■ **Extract**
November 25, 2008

Kept the doctor away

Last Saturday (Nov 22), the Cafe section of the Hindustan Times carried this essay I wrote about New England, on their travel pages. In print, it was slightly modified. Here's the original.

Any thoughts more than welcome.

***

When the score got to 17-0, we decided to leave. Brown University, hardly a powerhouse of football but my alma mater all the same, was beating up on the University of Stony Brook. Not even a line of fans of all sexes, bare torsos painted S-E-A-W-O-L-V-E-S -- the Stony Brook team name -- could spur a measure of competitiveness. It was fun to see Brown score, but watching SB's incompetence was growing tedious.

Still, it had been a spectacular show. The Brown mascots, two students dressed in bear costumes, roamed the stands for photo-ops. The kids swooned in delight. Cheerleaders in skin-tight short dresses did their peppy routines -- all twirls, kicks and smiles -- to pump up the audience. Hearts throughout the stadium were, I'm sure, aflutter. The SB marching band staged a precision halftime show to Paul Simon tunes, though "Late in the Evening" might well have been "Too Little, Too Late in the Evening" as an oblique reference to the efforts of their struggling team. Their cheerleaders were, let it be said, nowhere near as svelte as Brown's. Then again, the Brown band was nowhere near as slick as SB's, though a deliberate scruffiness has been a long-standing Brown band tradition.

Thus did several aging alumni spend a sunny September afternoon in a football stadium in Providence, reliving memories of carefree campus days. Me, for one, back at Brown after years. I wanted Brown to win, but I kept wishing SB would find some fight. The game finished, I later found out, 17-7. So SB scored, and Brown didn't score again. But really, Too Little Too Late in the Evening.

■ **Record set**

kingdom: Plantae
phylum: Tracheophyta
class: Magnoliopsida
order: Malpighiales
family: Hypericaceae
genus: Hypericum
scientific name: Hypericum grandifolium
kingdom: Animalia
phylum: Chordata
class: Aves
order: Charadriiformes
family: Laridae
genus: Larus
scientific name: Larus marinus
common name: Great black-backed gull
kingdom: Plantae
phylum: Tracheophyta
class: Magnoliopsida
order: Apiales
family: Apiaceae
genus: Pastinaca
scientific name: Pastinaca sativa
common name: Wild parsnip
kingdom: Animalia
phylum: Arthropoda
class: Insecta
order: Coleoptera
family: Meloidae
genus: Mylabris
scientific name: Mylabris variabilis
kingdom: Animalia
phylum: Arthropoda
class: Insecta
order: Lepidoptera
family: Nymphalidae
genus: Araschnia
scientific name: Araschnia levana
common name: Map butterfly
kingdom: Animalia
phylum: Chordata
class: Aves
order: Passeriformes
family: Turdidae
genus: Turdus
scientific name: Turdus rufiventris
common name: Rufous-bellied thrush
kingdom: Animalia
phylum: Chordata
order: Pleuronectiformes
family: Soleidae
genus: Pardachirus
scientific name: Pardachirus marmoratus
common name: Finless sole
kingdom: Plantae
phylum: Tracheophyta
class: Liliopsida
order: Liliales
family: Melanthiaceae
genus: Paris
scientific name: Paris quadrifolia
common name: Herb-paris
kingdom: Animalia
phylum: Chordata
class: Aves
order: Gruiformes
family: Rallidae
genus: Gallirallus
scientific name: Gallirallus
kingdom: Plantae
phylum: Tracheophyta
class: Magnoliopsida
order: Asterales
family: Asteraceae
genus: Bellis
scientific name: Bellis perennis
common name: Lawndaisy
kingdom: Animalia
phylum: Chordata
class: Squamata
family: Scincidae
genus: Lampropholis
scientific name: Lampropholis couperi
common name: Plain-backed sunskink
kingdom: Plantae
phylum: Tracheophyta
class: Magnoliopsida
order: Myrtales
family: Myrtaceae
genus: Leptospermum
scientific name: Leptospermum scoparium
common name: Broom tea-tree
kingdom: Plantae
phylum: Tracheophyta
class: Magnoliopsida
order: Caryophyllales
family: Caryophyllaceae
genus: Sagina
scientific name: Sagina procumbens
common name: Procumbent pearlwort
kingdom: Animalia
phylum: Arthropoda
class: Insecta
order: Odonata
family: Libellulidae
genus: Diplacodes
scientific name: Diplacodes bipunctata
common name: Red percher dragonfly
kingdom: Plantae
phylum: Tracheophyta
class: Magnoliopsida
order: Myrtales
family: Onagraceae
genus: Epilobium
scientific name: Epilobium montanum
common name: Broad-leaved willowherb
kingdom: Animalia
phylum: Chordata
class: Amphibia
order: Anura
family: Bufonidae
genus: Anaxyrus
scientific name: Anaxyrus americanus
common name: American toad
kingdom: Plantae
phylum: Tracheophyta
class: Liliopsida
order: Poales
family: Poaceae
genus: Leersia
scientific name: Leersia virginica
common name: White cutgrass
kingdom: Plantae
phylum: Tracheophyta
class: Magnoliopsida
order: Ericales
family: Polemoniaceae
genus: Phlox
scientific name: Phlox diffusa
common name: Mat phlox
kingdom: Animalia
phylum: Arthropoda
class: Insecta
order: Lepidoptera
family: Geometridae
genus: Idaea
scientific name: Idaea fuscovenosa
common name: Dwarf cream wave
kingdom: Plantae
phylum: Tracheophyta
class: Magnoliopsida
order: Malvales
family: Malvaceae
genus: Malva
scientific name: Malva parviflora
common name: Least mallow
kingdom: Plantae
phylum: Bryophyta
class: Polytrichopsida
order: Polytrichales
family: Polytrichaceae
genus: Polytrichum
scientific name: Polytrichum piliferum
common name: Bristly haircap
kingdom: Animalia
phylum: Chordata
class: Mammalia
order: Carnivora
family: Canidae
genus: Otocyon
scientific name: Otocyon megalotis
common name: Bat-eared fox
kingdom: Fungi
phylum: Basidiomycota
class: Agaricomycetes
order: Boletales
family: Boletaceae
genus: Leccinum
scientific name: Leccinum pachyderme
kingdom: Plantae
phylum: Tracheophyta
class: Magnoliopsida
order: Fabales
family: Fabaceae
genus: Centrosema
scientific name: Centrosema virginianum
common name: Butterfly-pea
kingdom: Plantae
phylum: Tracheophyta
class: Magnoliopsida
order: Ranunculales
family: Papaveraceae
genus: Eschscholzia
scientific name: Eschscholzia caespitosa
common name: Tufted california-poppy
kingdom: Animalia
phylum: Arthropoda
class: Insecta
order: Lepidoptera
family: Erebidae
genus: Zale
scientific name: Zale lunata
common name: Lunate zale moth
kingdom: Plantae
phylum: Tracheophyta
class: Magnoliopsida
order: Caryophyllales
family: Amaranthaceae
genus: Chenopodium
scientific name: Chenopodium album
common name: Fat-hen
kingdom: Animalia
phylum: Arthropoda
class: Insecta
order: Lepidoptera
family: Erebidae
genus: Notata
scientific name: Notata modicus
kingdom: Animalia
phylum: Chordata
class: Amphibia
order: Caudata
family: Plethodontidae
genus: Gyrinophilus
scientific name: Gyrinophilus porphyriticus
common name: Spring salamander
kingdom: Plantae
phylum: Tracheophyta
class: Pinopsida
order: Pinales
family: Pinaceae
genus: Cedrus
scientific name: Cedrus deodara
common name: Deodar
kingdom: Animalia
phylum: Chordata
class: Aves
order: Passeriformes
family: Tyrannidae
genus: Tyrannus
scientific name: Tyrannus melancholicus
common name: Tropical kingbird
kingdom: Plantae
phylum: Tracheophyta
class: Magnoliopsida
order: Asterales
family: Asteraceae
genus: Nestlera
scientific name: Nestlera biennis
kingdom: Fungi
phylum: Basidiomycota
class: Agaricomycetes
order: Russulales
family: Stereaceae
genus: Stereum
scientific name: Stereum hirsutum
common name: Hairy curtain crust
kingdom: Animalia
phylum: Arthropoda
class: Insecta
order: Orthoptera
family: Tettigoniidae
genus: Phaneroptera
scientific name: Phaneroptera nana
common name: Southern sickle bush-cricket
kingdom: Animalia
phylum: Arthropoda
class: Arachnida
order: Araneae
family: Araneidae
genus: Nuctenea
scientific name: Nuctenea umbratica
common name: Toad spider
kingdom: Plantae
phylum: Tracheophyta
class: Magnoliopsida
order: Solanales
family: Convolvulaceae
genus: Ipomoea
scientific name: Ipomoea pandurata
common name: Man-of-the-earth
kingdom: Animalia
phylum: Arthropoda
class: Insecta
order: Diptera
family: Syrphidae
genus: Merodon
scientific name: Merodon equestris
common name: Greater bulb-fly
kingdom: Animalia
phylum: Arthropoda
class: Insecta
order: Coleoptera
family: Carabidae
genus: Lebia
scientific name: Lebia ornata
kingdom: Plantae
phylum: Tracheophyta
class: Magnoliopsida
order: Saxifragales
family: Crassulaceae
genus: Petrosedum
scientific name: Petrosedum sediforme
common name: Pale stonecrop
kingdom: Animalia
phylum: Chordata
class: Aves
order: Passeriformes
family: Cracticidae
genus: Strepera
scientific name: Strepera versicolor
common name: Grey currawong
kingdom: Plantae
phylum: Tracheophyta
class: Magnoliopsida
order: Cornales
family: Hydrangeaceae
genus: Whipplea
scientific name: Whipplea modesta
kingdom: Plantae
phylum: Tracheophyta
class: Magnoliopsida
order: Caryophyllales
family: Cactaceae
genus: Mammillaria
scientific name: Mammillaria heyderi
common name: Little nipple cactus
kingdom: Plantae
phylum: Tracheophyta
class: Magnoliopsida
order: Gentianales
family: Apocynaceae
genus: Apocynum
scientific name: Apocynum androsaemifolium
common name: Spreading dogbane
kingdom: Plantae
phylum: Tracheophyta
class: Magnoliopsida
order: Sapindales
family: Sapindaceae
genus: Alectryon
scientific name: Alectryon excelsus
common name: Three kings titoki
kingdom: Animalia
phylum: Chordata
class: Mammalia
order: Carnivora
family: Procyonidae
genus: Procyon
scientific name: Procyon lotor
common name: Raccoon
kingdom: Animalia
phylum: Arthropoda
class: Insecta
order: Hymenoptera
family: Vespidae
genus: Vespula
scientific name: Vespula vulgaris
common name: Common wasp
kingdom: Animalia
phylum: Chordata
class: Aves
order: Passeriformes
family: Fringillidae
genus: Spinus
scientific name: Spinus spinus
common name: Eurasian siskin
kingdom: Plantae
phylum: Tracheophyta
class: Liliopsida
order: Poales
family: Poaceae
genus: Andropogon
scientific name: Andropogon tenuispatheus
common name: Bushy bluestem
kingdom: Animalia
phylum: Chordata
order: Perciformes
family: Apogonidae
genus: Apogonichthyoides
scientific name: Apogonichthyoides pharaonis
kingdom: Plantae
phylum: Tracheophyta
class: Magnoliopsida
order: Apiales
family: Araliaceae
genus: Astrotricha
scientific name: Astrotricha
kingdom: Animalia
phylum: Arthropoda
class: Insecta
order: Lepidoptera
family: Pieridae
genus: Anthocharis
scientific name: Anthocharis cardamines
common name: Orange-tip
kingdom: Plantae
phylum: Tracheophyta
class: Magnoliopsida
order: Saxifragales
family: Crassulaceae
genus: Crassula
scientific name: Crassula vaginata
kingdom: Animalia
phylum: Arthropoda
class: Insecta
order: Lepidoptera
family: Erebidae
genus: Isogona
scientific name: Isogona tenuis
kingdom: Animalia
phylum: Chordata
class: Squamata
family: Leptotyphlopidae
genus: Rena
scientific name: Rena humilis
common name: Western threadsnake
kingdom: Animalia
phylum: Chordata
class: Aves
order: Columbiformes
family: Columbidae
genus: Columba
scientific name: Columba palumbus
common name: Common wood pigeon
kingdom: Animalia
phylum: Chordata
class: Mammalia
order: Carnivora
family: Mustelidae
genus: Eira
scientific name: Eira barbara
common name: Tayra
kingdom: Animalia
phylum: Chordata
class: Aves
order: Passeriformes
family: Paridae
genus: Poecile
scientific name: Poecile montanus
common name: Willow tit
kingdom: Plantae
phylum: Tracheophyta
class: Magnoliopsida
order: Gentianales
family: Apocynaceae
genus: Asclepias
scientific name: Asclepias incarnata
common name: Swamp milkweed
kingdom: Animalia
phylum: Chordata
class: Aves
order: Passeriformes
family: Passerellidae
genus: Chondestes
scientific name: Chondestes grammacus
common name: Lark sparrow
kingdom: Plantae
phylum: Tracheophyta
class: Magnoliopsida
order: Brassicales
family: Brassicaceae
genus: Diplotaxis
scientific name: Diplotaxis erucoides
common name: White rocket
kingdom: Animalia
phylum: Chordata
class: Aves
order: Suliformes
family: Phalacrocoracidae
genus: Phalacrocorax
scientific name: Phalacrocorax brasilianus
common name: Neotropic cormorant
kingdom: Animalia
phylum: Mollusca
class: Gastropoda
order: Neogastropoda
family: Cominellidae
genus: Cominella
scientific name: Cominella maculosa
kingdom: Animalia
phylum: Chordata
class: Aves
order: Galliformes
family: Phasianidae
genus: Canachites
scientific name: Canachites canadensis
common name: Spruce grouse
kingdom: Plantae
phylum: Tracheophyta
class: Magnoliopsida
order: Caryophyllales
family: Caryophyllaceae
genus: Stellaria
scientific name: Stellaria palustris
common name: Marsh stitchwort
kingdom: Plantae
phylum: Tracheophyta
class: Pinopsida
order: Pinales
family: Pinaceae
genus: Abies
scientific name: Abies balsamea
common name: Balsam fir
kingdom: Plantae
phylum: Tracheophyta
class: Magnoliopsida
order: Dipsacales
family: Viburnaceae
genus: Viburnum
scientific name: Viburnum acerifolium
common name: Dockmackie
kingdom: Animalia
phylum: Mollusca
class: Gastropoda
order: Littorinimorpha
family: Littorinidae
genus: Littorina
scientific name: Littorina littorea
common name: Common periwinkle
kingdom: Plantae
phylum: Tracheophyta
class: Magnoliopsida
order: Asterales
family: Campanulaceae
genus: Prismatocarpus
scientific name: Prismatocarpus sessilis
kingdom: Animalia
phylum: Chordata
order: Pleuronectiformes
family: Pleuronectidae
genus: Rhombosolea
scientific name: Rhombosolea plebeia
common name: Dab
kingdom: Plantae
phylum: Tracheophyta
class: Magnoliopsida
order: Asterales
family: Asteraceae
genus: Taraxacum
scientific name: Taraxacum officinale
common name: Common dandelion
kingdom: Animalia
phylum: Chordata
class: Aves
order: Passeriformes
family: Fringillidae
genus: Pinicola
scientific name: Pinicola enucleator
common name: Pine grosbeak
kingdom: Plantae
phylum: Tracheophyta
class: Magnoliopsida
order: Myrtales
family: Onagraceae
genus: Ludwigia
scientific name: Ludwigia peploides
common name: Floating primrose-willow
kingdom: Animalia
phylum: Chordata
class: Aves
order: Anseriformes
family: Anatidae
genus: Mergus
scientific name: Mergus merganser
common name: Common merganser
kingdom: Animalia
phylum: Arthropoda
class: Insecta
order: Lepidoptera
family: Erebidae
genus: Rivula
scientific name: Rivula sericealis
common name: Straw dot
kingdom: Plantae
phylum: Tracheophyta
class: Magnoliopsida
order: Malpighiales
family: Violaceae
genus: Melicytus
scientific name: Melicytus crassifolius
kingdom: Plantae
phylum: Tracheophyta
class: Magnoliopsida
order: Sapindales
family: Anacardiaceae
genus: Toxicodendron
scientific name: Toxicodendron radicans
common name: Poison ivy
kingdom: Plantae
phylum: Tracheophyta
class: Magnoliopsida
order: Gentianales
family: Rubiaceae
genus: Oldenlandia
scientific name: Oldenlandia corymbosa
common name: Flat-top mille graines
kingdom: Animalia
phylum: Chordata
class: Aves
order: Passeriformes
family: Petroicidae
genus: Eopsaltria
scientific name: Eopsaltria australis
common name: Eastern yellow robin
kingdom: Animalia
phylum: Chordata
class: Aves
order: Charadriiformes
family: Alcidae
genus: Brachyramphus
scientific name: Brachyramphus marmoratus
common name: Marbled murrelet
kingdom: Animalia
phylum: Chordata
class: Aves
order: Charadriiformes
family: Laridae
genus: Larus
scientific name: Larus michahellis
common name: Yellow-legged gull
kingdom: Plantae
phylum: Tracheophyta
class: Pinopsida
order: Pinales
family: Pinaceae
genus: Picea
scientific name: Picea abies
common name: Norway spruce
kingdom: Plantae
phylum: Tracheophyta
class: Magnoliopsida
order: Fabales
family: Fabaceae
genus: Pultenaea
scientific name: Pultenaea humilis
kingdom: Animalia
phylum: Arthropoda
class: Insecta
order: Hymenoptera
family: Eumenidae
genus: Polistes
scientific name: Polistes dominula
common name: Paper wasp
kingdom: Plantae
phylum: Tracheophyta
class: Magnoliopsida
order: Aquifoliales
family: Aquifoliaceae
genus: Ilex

■ **What to work on**
1: Answer these questions about the football essay:
(a) On what date did the Hindustan Times carry the essay?
(b) What was the score when the writer decided to leave the game?
(c) To whose tunes did the Stony Brook marching band stage its halftime show?
2: Name every element that the football essay says made up the Brown cheerleaders' routines.
3: Carry on the football essay from its final sentence.
The records were drawn from a separate source and have no connection to the text.

■ **Answers for the tasks**
1:
(a) Saturday, November 22
(b) 17-0
(c) Paul Simon's

2: Twirls, kicks and smiles

3:
College football is a fall tradition in the States. The country's top-ranked teams spend Saturdays playing for national TV audiences, and for the chance to appear in post-season "bowl" games. But at Brown, that could well be another sport altogether. The Ivy League, where Brown belongs, is far below bowl game class. If Brown moved up from SB to play Texas, #1 in the rankings most of this season, you could bet on a score like 56-0. Not favouring Brown.

Still, something about fall in New England and Ivy football has always grabbed me. Somehow and inexplicably, those two are forever linked in my mind. Part of that is because the Ivies try to hold on to what college athletics should be about: a pursuit that's an adjunct to academics. Part is because my fellow students when I was there -- bright, motivated and hard-working all -- would on a whim throw aside academics, pile into someone's car, and spend a day driving country roads to gasp at fall colours.

Except Saturdays, when not even the foliage could keep us from cheering on Brown's footballers. Or maybe we were really ogling the cheerleaders, who knows.

Watching SB get stomped was one stop in a September caper through New England fall colours. Every day on the road, more trees gave up sedate green for flamboyant orange, pink and red. Driving along, I found myself often bereft of words, able only to extend my index finger in the direction of the latest brilliant stretch, hoping my wife would look and gasp too. Some of my most speechless moments were in northern Vermont, where we spent a night at a friend's small farm. Climbing the gentle slope behind her farmhouse, we marvelled at a panorama of rolling Vermont hills, like Joseph's technicolour dreamcoat. Nearby, a lone tree had turned a flaming yellow, a great golden medallion flung aside without a care.

Vermont beckoned also because Ben & Jerry, the famous icecream, calls the state home. With a gaggle of Spanish school kids, we took a tour of the factory. It reached a high point when two employees on the shop floor goofed at something and -- to everyone's open-mouthed horror -- dumped huge quantities of perfectly good icecream. Our guide was one of those peculiar humans who know nothing but ditzy and cheery, tipping over frequently into corny. Thus the promo film that was the first stop on the tour, she told us, would be "three hours long ... naah, I'm only kidding! Ten minutes!" With "humour" like that, by the end of the tour I was ready to ... well, suffice it to say that I took out my frustrations on the icecream sample they gave us, Vanilla Caramel Fudge, attacking it with uncommon gusto. The Spanish kids, the same.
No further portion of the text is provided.